Summer had received a diagnosis of Crohn's disease, an incurable inflammatory bowel disorder, at 6. She had gone off to second grade pumped full of steroids that ballooned her tiny body and tinged her skin blue. A feeding tube was taped to her face.

By then, pageant scholarships were paying Jamie's way through nearby Rowan University. DuPont recruited her before graduation, after she delivered a paper on diesel emissions to a professional conference in California. She credits pageants for turning her into an extrovert and developing her public speaking skills.

Before entering the workforce, though, Ginn decided to take another stab at Miss New Jersey.

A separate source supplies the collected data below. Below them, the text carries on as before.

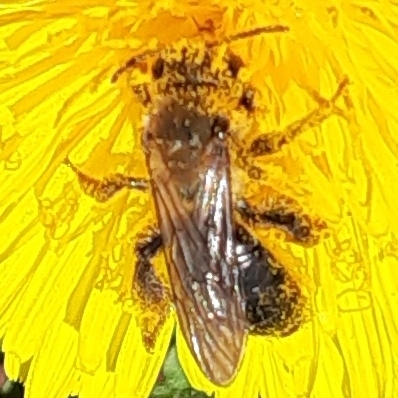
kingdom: Animalia
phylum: Arthropoda
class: Insecta
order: Hymenoptera
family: Andrenidae
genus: Andrena
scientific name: Andrena
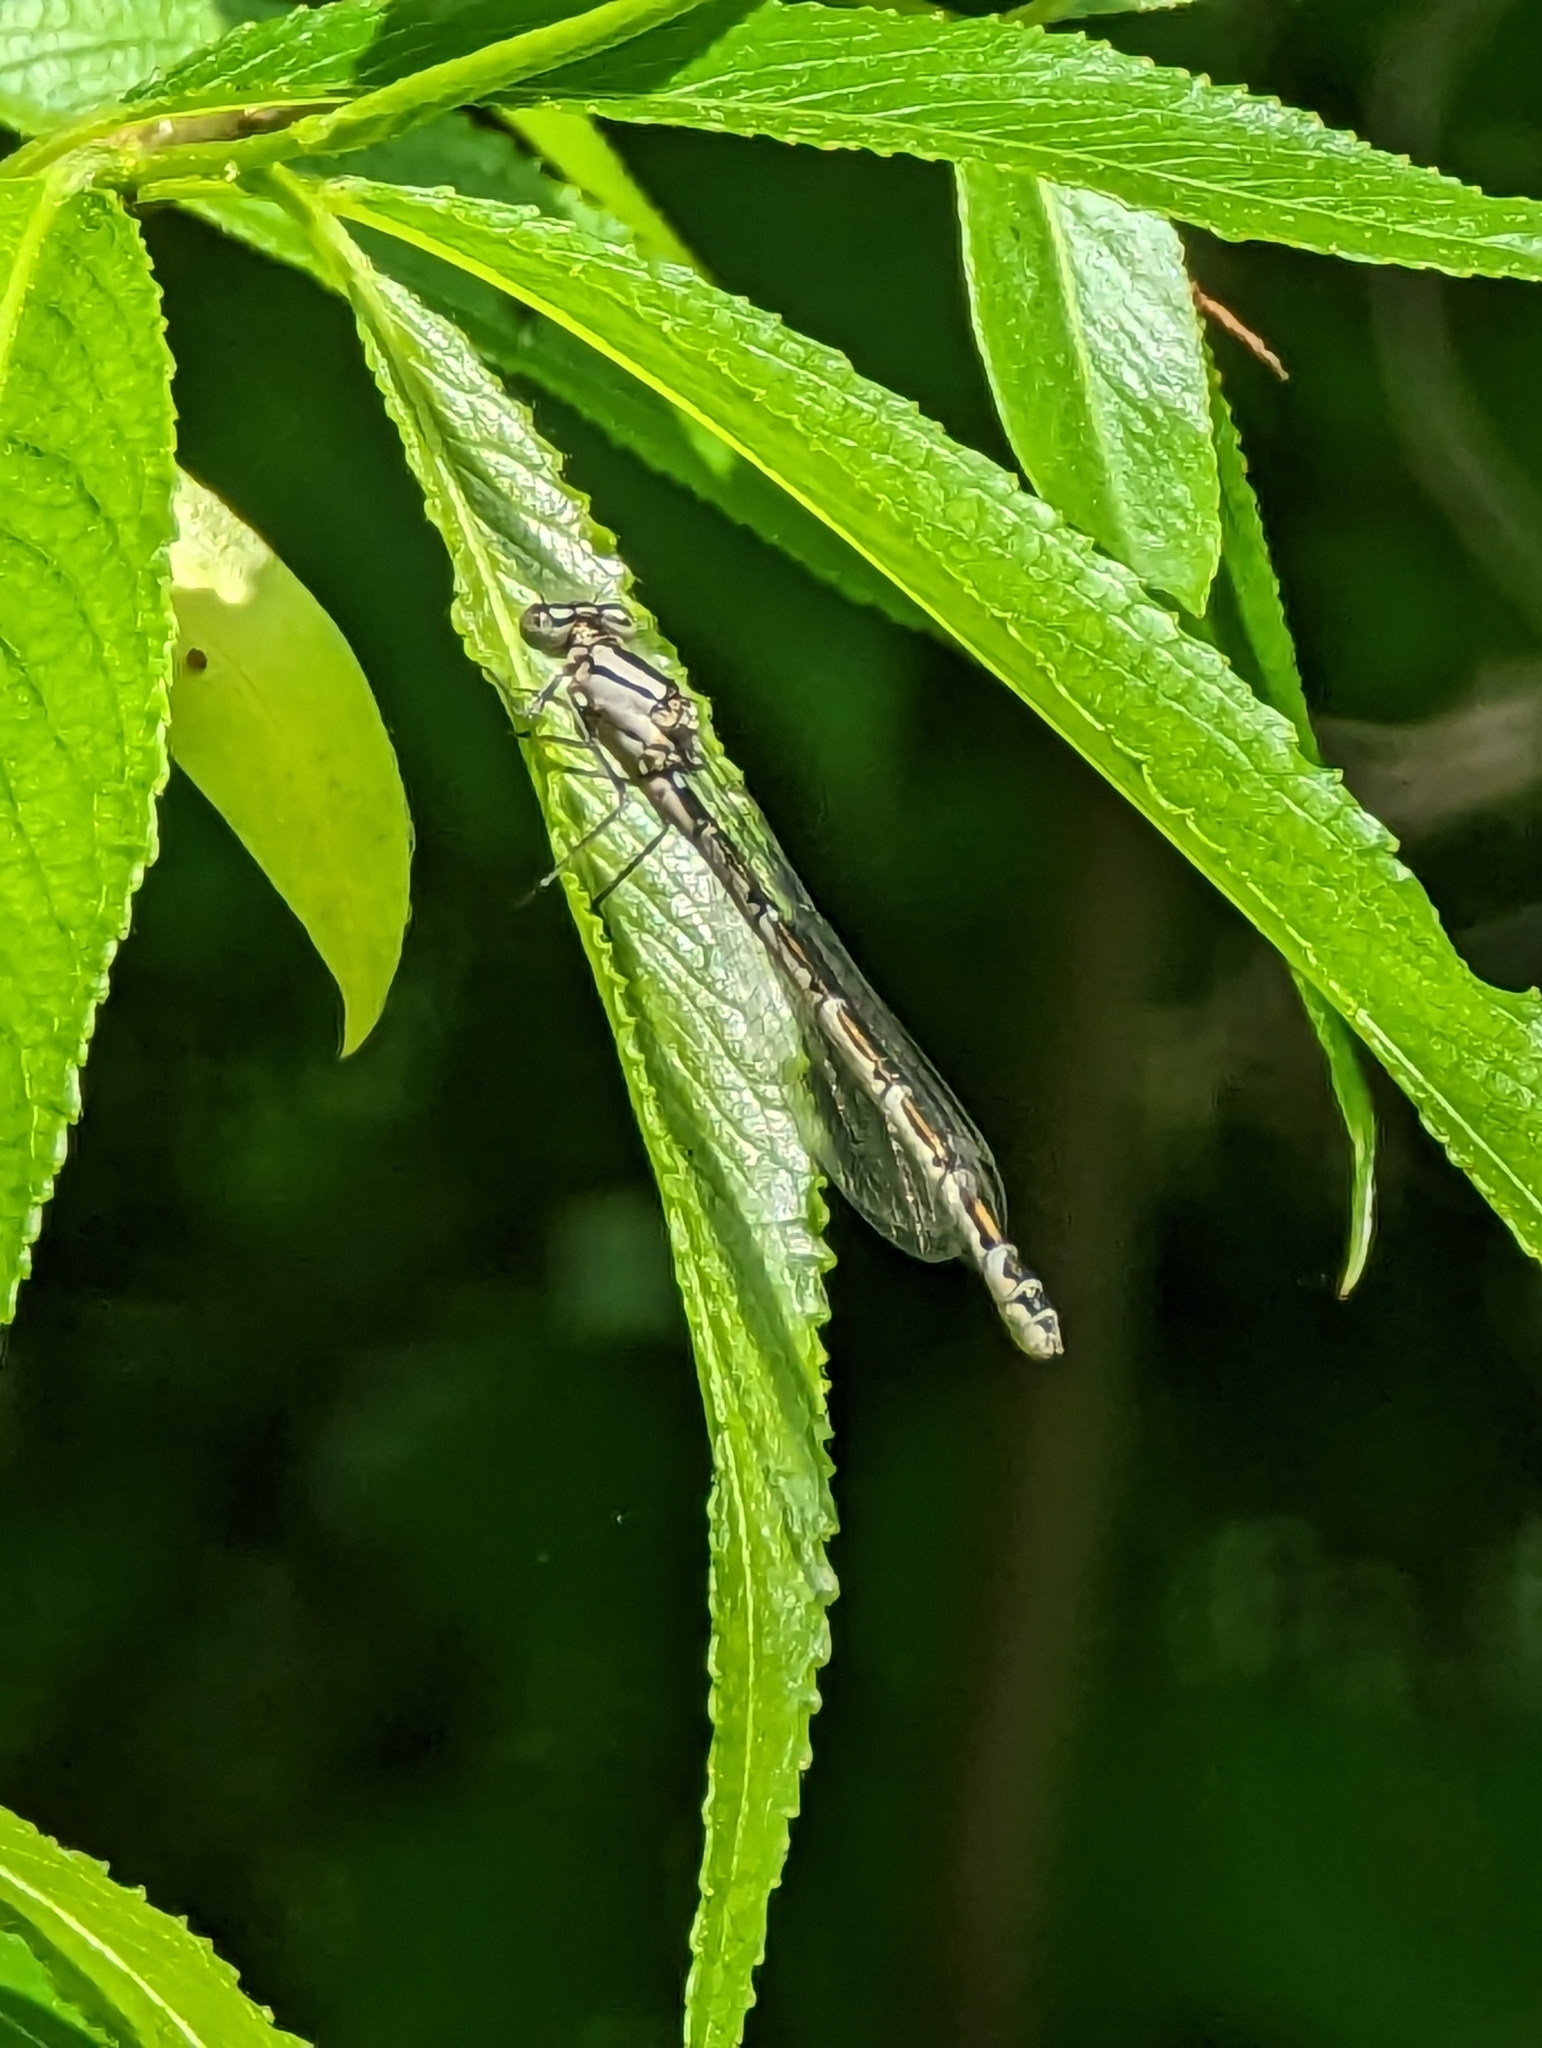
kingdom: Animalia
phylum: Arthropoda
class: Insecta
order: Odonata
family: Coenagrionidae
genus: Enallagma
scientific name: Enallagma cyathigerum
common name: Common blue damselfly
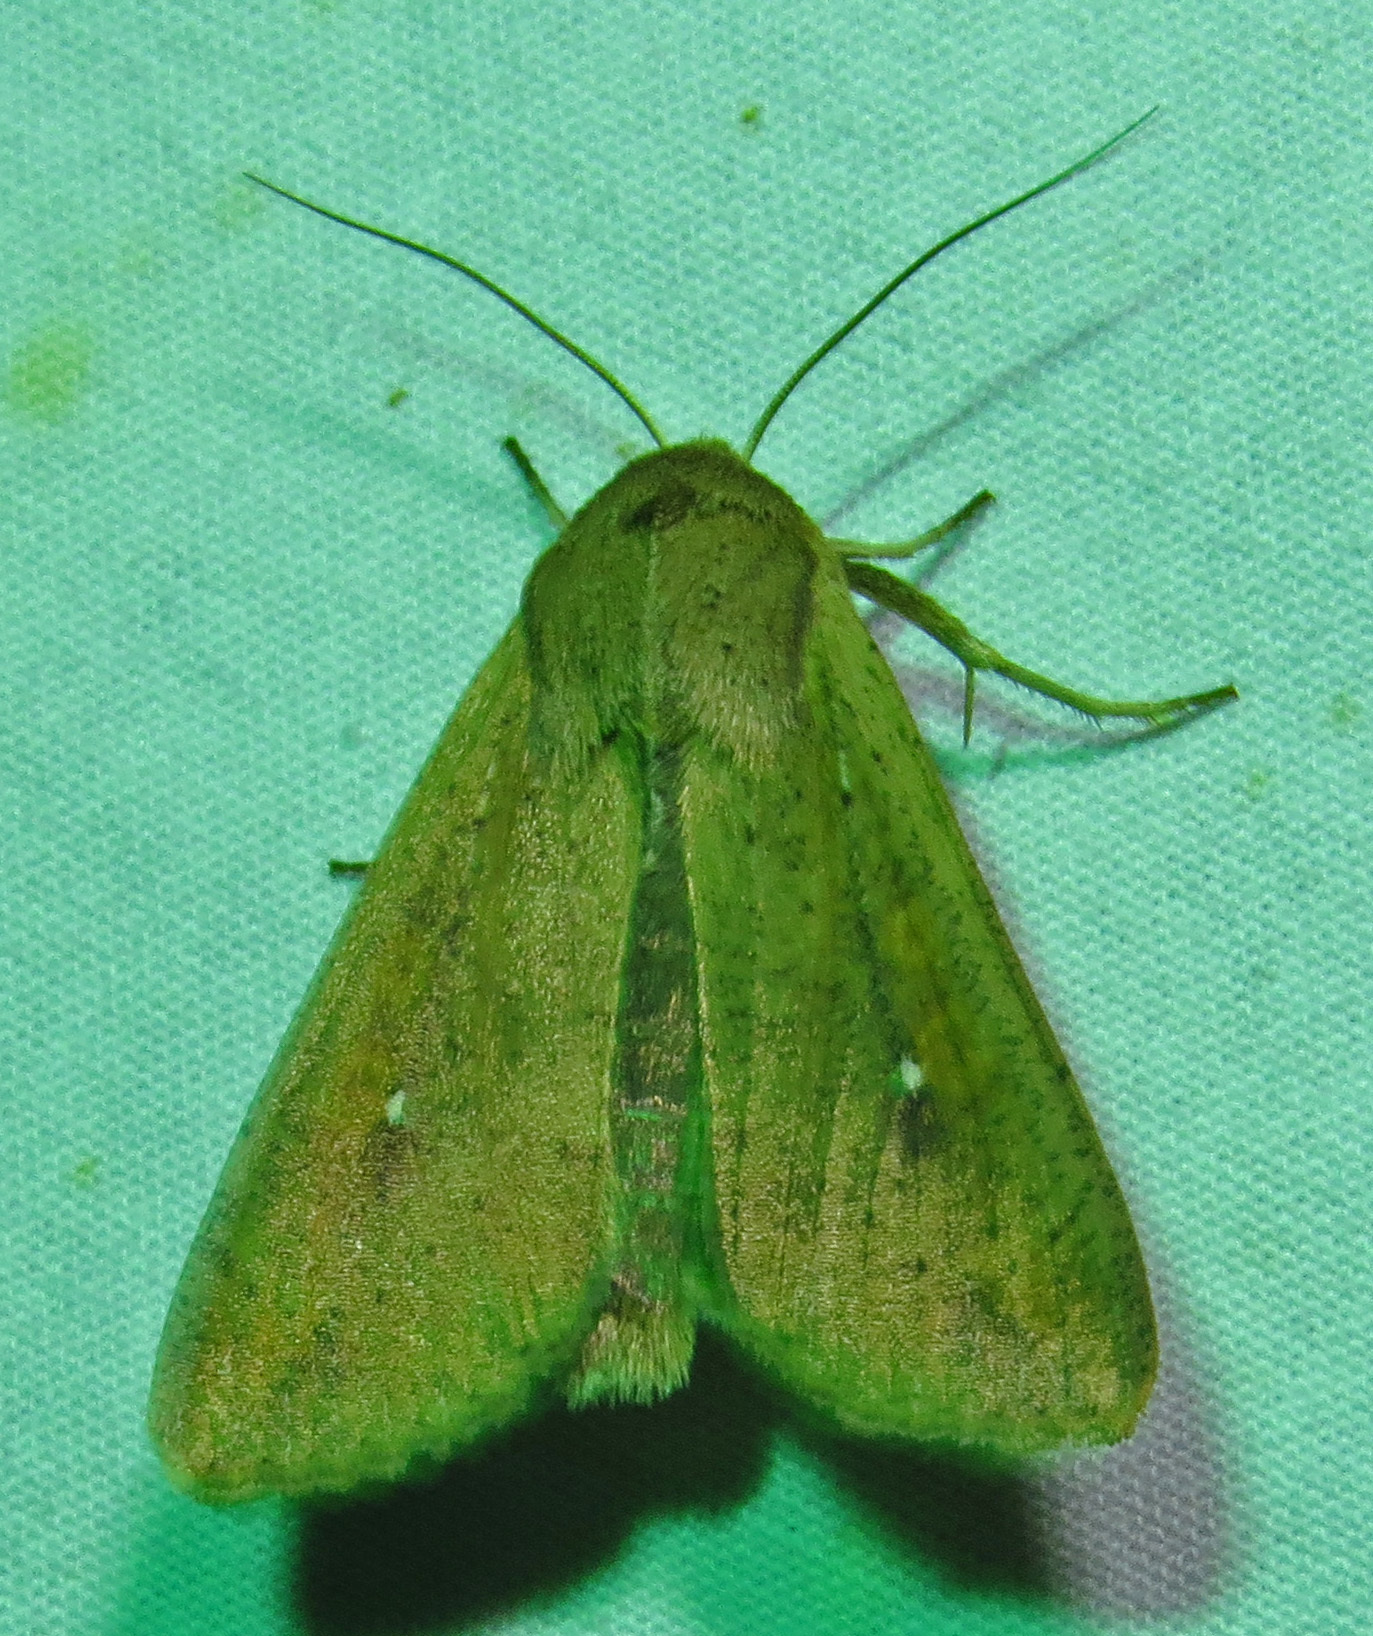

She won the talent and swimsuit competitions, but finished as first runner-up.

"I thought it was because my platform was 'offensive,' and that hurt me at my core," she says. She was done with pageants.

Making the Grade

Flat-out competition to be the most beautiful girl might seem petty and superficial, but the undeclared contests to be the smartest are far more ruthless, Ginn knew.

She had always been a good student, a self-described math geek whose father made no secret of his desire to someday have a doctor in the family. Dance was Jamie's true passion. Her parents had decorated her room like a studio, with a wall of mirrors, Hollywood lights and a ballet barre to practice on.

In the eighth grade, she got the highest GPA in the class. The girl who came in second belonged to the "prettiest, most popular crowd." She played field hockey, and the entire team decided that Jamie Ginn was now their collective enemy.

Whenever she walked into a classroom, Ginn remembers, she would see the letters "JSMD" scrawled on the blackboard. The same thing appeared on spirit buttons the field hockey team began sporting. Finally, a friend explained the shorthand: Jamie Slut Must Die.